§ Document section:
________________________

A huge attraction for those to coming to the UK capital any time of year is one of its entertainment mainstays – the theatre of the West End. Offering melodies and spectacle in the shape of major musicals, compelling thesping in the shape of its top dramas and classical brilliance in the shape of its Shakespeare adaptations, the glamorous, glittering ‘Theatreland’ is a huge draw for visitors wherever they come from. But how can you find out what’s on and where to get hold of tickets?
Well, to be honest, thanks to us living in the digital age, it’s almost as easy done as said. For instance, a website such as ticketmaster doesn’t just show you what’s on in a clear way by listing on its ‘West End shows and tickets’ front page productions by category (musical or play and so on) and allow you to purchase tickets to any show of your choice in advance, but thanks to listing performances of shows in a calendar format it also enables you to check out exactly when the performances are held and all their different prices too, of course.

________________________

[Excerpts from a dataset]
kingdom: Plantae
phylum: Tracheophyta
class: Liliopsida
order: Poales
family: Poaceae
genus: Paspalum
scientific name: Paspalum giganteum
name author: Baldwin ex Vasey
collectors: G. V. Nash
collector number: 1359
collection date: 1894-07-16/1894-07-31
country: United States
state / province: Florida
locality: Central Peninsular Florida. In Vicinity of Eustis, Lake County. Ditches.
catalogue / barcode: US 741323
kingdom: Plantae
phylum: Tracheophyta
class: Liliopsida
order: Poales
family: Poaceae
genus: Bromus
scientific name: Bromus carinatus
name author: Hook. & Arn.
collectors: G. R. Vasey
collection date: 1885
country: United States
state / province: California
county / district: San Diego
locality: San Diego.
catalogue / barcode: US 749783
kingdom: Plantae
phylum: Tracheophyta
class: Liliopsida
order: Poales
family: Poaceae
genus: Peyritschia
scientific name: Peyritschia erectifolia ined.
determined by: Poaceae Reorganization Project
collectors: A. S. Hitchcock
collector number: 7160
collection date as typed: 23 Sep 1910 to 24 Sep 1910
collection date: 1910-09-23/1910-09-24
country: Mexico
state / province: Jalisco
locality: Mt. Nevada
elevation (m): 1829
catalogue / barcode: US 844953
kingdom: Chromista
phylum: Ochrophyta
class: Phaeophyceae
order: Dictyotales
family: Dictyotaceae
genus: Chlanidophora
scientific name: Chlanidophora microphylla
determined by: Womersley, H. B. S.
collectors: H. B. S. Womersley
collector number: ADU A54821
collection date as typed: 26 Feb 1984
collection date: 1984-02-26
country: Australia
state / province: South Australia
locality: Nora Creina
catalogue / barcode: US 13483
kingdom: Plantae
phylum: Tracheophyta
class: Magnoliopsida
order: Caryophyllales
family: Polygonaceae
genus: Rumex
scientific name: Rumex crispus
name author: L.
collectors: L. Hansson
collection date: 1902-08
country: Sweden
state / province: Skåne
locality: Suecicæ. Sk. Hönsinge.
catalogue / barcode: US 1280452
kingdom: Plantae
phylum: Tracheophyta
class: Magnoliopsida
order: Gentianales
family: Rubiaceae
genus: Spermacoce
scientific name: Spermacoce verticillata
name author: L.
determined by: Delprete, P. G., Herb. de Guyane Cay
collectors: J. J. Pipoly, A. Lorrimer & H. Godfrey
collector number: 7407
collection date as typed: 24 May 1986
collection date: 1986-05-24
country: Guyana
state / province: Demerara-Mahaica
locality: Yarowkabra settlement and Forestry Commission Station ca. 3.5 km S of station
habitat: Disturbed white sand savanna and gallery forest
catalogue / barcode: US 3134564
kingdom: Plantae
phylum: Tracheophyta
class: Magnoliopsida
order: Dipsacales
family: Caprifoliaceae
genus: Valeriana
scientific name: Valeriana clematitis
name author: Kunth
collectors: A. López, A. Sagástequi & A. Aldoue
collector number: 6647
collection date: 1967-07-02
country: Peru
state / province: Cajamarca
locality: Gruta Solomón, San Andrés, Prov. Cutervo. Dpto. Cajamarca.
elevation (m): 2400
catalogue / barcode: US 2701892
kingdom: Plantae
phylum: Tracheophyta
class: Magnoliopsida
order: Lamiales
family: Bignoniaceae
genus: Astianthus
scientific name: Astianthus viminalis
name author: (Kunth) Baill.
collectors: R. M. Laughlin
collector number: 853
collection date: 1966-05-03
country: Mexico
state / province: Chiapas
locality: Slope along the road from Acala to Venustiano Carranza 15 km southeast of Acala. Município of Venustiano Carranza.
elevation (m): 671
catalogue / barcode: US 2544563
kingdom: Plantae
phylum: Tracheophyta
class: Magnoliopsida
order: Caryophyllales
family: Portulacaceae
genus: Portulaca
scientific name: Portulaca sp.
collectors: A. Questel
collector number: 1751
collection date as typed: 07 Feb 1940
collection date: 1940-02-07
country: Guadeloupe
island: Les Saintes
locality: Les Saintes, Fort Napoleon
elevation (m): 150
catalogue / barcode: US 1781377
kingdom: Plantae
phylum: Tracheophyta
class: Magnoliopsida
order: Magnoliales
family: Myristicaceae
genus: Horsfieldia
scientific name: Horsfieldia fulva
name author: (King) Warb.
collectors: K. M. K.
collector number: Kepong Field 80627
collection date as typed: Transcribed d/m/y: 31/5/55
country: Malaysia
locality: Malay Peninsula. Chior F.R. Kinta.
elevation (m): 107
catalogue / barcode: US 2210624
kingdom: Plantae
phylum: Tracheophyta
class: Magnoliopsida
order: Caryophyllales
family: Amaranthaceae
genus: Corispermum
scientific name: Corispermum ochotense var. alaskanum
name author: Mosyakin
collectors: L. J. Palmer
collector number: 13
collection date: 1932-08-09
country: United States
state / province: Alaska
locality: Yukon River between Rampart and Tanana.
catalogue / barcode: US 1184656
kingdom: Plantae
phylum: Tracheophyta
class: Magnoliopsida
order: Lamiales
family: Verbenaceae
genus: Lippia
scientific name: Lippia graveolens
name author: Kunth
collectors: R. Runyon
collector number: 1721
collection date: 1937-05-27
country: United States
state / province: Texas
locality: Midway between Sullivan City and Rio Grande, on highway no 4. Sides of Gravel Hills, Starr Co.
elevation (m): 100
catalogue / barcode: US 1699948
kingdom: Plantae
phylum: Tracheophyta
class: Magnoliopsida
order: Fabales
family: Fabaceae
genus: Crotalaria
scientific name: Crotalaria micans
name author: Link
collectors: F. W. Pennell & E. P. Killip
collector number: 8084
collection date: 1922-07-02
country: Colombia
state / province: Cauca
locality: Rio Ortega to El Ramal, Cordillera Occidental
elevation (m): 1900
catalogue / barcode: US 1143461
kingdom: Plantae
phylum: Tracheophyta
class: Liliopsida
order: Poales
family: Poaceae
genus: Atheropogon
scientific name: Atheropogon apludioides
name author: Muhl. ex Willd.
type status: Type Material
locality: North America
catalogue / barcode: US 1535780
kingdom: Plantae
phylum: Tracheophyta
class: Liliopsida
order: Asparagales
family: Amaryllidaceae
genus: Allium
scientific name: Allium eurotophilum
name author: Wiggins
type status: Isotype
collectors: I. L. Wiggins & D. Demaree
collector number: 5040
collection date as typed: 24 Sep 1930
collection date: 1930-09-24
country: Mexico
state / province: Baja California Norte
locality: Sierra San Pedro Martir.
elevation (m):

________________________

According to the text on West End theatre, what kinds of productions does Theatreland offer? The material has no role here.

§ Task result:
- Major musicals
- Top dramas
- Shakespeare adaptations